- [Directions for this task]: Express as a numbered list the lines starting with the line containing "- Depending on" and going on through the line containing "communication.", leaving out blank lines.

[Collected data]
=== Begin Enclosure ===
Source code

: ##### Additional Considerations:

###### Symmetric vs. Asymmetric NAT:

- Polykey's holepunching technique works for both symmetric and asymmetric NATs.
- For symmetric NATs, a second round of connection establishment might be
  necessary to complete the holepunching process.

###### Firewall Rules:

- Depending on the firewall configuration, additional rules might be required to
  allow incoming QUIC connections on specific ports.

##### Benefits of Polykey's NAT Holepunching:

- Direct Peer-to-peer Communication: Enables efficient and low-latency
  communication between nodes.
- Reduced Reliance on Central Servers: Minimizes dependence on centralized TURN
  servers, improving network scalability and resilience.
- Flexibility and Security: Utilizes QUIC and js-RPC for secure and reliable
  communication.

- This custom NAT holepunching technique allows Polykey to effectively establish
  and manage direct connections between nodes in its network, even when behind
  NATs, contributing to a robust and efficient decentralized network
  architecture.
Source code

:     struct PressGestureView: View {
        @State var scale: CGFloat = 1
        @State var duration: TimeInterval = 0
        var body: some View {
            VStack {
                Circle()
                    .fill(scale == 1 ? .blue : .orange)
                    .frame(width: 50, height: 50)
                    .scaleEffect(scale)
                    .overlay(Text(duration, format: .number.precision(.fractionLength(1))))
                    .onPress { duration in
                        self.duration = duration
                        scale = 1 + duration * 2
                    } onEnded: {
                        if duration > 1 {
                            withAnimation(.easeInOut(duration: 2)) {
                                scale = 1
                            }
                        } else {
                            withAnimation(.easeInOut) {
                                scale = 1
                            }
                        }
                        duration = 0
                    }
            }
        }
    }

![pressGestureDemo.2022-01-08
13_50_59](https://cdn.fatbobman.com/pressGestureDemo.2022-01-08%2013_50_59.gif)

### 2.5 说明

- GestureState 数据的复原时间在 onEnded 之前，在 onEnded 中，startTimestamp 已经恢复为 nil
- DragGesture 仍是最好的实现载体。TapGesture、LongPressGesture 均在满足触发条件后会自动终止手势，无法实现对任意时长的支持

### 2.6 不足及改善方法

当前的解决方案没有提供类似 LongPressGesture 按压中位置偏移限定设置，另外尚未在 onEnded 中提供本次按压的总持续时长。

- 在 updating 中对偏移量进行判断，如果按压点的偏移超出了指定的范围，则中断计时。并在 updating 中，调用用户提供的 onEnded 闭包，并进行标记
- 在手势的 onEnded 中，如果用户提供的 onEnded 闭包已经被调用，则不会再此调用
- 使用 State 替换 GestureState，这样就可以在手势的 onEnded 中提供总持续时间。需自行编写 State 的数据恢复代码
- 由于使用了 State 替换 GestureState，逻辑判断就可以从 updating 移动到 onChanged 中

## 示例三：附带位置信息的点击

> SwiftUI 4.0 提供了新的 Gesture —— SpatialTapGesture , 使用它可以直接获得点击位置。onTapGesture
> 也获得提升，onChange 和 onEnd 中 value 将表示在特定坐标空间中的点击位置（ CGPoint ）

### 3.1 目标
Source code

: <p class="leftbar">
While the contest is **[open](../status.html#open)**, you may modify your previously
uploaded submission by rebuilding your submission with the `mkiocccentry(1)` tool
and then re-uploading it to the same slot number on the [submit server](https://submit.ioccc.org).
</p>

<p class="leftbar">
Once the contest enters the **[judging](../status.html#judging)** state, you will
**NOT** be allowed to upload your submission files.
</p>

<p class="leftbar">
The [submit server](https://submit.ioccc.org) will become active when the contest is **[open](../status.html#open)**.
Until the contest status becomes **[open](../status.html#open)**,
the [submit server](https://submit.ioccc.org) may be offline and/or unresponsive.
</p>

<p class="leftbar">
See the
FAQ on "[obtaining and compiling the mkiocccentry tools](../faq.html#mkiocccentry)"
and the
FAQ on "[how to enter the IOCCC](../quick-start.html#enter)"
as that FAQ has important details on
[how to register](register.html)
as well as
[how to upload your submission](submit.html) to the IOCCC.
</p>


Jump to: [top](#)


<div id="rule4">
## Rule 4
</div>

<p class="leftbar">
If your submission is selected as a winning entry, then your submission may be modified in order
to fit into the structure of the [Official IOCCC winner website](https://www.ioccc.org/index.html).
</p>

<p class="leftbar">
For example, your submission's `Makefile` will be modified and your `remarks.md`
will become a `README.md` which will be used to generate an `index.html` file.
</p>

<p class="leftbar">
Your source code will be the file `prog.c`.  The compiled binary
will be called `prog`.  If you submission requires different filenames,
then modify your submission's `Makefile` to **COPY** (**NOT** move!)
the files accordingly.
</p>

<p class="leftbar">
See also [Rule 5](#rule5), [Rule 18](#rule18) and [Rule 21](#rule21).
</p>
=== End Enclosure ===
=== Begin Enclosure ===
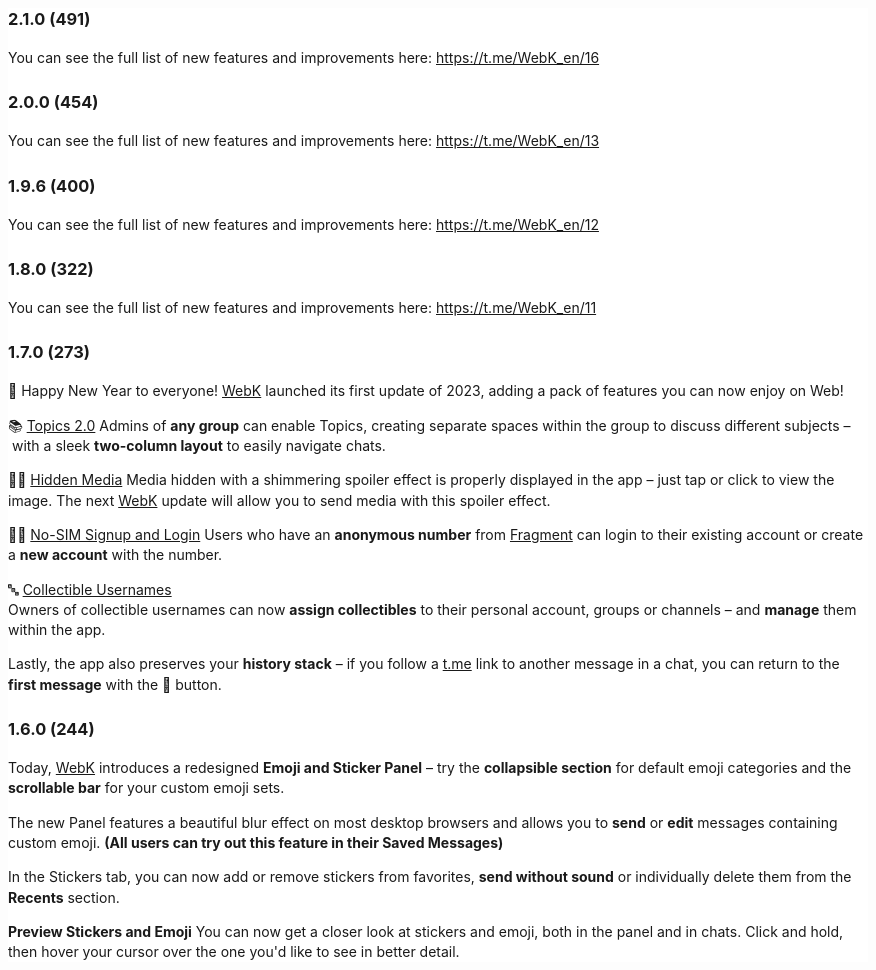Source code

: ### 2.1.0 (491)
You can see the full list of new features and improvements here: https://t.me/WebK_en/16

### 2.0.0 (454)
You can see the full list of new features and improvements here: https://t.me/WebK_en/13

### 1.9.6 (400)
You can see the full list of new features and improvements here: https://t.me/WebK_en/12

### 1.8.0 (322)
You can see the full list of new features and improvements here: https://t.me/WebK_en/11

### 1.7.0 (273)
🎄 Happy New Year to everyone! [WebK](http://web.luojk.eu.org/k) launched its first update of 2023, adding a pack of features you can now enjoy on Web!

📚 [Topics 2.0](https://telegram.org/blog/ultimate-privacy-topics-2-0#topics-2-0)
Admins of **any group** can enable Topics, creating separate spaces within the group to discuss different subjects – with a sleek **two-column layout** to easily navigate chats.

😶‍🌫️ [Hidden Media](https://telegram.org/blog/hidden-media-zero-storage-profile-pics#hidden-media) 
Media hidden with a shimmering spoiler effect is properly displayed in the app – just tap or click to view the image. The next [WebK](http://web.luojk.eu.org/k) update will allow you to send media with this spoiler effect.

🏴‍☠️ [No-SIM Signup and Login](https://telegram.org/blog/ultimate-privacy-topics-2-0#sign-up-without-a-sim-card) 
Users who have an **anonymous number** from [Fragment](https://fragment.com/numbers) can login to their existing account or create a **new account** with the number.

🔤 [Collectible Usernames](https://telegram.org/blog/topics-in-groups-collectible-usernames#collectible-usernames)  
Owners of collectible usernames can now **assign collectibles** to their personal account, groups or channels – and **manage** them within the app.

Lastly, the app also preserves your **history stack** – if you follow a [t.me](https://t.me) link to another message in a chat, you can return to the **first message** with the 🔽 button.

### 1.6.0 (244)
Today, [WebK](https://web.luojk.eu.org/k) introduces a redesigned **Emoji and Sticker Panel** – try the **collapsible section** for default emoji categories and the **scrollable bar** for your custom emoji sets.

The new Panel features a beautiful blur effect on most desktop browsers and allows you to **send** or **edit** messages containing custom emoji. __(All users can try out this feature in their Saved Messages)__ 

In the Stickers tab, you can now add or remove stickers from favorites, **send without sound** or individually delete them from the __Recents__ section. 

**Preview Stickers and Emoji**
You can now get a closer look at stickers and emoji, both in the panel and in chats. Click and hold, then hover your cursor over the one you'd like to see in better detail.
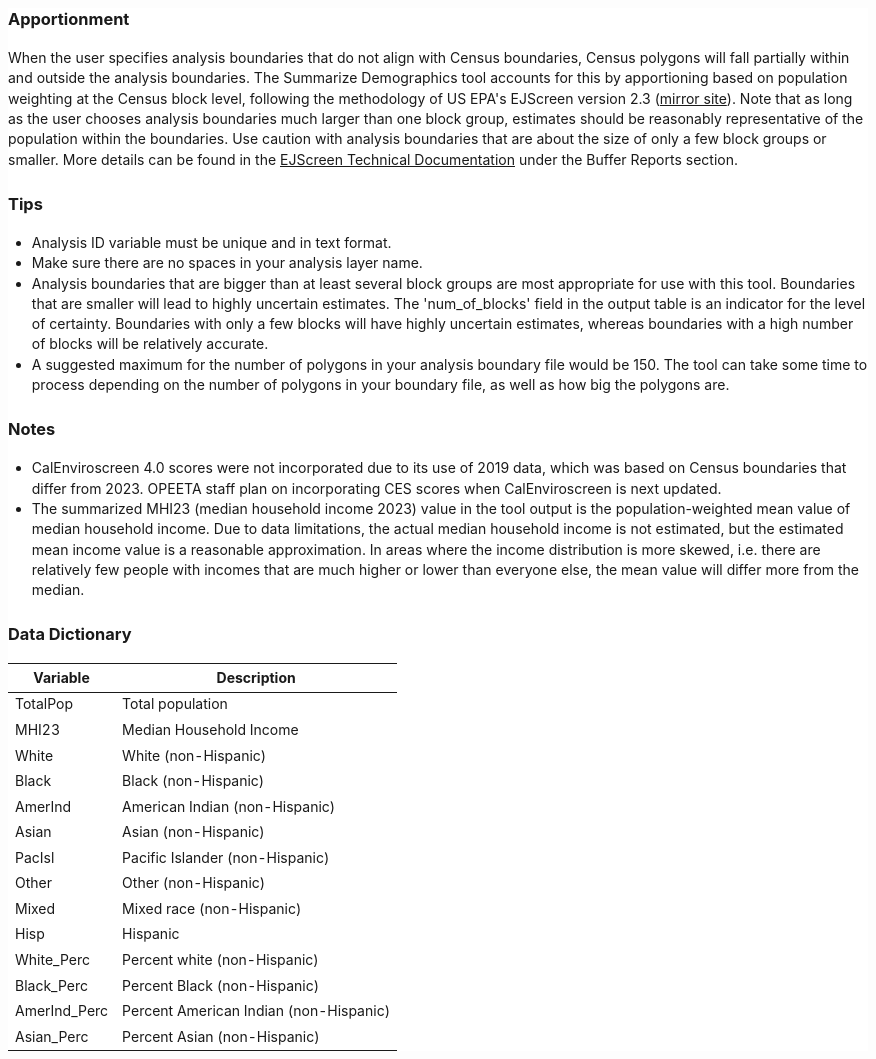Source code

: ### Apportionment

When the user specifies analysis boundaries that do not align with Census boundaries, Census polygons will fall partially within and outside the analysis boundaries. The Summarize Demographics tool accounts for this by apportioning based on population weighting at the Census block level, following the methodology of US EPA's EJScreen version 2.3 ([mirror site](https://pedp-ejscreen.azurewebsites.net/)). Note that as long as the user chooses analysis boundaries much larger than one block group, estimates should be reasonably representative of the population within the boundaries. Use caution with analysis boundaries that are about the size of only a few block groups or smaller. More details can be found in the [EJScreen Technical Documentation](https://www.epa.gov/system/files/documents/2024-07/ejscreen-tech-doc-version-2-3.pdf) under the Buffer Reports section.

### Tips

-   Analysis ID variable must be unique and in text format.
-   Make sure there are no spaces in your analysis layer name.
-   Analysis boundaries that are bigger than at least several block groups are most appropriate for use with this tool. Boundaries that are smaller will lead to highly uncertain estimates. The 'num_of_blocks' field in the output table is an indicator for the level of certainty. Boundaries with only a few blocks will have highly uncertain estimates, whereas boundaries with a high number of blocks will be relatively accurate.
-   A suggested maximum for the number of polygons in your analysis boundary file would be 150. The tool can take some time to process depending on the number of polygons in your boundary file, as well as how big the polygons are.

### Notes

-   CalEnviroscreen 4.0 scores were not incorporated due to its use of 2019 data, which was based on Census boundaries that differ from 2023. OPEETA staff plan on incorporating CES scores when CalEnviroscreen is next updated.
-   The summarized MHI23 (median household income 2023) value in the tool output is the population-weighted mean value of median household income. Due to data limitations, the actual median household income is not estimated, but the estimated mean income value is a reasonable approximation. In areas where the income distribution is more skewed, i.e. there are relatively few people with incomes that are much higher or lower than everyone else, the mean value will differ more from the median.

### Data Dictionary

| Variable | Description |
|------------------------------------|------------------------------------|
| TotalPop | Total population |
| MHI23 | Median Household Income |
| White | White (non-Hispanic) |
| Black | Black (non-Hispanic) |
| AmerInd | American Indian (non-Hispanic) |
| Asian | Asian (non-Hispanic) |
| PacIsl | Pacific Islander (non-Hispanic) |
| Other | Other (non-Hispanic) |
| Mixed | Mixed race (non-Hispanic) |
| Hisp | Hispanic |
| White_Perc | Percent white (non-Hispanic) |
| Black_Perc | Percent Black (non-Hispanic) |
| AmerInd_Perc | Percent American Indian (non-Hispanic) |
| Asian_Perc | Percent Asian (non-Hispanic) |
=== End Enclosure ===
- [Expected answer]:
1. - Depending on the firewall configuration, additional rules might be required to
2.   allow incoming QUIC connections on specific ports.
3. ##### Benefits of Polykey's NAT Holepunching:
4. - Direct Peer-to-peer Communication: Enables efficient and low-latency
5.   communication between nodes.
6. - Reduced Reliance on Central Servers: Minimizes dependence on centralized TURN
7.   servers, improving network scalability and resilience.
8. - Flexibility and Security: Utilizes QUIC and js-RPC for secure and reliable
9.   communication.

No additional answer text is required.